Directive: Find every line in the records below that contains the string "opExtrude", and copy each of those lines in full.

[Start]

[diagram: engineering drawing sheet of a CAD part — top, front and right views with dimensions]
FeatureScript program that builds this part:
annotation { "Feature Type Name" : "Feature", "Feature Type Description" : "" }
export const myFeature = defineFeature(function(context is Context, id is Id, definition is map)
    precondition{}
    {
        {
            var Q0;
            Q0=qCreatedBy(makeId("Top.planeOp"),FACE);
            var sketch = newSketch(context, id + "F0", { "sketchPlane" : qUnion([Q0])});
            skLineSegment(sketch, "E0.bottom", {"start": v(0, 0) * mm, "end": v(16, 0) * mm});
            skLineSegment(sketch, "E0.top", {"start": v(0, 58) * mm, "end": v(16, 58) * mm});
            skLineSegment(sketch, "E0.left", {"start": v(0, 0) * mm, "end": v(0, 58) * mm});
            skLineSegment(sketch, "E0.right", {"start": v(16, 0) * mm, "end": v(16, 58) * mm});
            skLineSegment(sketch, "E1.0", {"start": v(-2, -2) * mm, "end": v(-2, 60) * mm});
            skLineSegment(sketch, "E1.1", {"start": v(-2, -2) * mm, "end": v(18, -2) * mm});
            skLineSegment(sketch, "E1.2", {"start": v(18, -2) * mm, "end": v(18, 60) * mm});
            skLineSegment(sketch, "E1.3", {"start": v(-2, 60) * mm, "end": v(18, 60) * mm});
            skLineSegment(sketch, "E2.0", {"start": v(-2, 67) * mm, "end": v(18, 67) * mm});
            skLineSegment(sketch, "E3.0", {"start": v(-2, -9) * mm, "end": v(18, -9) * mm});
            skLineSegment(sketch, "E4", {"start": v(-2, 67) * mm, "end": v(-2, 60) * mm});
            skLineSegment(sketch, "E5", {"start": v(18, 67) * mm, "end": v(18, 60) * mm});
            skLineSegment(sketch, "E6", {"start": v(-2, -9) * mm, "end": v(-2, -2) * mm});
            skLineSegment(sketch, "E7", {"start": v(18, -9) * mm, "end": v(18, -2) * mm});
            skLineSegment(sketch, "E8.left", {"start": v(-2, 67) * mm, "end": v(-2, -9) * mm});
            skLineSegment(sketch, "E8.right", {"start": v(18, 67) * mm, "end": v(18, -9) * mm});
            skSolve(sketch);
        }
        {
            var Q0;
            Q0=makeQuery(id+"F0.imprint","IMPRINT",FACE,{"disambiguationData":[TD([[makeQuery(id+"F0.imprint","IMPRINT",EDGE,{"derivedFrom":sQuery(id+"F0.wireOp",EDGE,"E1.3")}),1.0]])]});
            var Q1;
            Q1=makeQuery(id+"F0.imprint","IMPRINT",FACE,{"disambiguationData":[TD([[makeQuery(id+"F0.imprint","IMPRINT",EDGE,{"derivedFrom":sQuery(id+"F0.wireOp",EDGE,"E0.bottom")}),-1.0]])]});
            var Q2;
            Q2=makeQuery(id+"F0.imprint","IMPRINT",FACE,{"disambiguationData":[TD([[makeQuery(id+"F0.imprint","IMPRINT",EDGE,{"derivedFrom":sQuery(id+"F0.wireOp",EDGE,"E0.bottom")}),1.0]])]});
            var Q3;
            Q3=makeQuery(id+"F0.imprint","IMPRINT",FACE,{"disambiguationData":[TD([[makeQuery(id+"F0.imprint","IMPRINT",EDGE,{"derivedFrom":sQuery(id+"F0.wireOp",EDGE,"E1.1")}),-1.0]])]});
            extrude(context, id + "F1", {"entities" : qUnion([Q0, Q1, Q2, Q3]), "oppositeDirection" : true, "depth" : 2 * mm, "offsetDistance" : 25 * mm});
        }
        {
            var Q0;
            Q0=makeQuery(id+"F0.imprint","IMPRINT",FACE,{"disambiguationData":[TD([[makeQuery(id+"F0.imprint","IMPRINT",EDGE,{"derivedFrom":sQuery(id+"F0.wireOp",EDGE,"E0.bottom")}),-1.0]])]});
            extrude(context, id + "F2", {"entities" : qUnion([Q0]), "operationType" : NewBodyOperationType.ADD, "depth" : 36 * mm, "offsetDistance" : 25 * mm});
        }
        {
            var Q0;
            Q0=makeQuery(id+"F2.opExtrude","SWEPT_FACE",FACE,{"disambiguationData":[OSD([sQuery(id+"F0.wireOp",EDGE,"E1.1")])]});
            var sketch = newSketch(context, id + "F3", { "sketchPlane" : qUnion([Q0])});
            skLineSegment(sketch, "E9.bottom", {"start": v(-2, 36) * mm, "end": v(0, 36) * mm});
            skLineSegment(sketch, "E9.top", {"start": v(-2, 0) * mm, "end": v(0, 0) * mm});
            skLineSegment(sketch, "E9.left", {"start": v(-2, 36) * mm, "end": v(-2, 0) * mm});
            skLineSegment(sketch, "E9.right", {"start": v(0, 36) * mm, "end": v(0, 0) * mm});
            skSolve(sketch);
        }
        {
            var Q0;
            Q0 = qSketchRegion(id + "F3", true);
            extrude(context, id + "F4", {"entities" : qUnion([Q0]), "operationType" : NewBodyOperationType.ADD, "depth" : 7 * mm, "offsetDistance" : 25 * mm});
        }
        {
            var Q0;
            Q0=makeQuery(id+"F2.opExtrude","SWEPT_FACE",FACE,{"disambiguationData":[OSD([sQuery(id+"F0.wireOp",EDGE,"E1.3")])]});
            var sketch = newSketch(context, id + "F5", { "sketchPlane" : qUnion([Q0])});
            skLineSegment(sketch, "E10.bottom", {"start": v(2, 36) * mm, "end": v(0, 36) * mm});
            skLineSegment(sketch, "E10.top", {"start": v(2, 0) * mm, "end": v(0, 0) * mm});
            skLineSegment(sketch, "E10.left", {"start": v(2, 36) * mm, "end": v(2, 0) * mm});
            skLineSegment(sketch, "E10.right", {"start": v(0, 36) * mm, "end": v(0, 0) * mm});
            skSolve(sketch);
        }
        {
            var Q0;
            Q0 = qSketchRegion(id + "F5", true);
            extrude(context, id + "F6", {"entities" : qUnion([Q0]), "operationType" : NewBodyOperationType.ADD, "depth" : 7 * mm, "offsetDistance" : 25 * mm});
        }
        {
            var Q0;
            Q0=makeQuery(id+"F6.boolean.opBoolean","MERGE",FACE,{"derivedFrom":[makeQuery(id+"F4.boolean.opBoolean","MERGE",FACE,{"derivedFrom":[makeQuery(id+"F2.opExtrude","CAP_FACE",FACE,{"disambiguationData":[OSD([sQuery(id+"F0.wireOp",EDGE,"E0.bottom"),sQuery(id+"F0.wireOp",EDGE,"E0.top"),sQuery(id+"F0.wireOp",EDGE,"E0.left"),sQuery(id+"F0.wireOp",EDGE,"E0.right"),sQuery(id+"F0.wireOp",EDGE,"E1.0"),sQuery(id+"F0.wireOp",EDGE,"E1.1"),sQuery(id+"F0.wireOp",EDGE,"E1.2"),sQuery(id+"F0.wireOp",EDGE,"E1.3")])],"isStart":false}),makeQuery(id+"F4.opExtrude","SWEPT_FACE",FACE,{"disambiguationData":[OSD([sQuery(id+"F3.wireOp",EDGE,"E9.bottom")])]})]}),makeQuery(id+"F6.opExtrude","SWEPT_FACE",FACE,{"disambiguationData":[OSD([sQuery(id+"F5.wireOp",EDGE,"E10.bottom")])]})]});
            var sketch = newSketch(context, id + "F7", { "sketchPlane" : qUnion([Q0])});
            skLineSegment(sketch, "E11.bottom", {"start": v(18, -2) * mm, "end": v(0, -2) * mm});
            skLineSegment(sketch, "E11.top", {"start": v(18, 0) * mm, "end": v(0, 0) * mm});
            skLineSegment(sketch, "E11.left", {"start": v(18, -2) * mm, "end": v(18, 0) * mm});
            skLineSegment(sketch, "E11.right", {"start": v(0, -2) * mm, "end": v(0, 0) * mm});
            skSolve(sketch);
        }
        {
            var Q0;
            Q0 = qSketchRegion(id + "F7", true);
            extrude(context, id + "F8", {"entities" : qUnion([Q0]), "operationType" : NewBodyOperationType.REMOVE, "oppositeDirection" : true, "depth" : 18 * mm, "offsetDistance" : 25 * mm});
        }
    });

[End]

Result below:
            Q0=makeQuery(id+"F2.opExtrude","SWEPT_FACE",FACE,{"disambiguationData":[OSD([sQuery(id+"F0.wireOp",EDGE,"E1.1")])]});
            Q0=makeQuery(id+"F2.opExtrude","SWEPT_FACE",FACE,{"disambiguationData":[OSD([sQuery(id+"F0.wireOp",EDGE,"E1.3")])]});
            Q0=makeQuery(id+"F6.boolean.opBoolean","MERGE",FACE,{"derivedFrom":[makeQuery(id+"F4.boolean.opBoolean","MERGE",FACE,{"derivedFrom":[makeQuery(id+"F2.opExtrude","CAP_FACE",FACE,{"disambiguationData":[OSD([sQuery(id+"F0.wireOp",EDGE,"E0.bottom"),sQuery(id+"F0.wireOp",EDGE,"E0.top"),sQuery(id+"F0.wireOp",EDGE,"E0.left"),sQuery(id+"F0.wireOp",EDGE,"E0.right"),sQuery(id+"F0.wireOp",EDGE,"E1.0"),sQuery(id+"F0.wireOp",EDGE,"E1.1"),sQuery(id+"F0.wireOp",EDGE,"E1.2"),sQuery(id+"F0.wireOp",EDGE,"E1.3")])],"isStart":false}),makeQuery(id+"F4.opExtrude","SWEPT_FACE",FACE,{"disambiguationData":[OSD([sQuery(id+"F3.wireOp",EDGE,"E9.bottom")])]})]}),makeQuery(id+"F6.opExtrude","SWEPT_FACE",FACE,{"disambiguationData":[OSD([sQuery(id+"F5.wireOp",EDGE,"E10.bottom")])]})]});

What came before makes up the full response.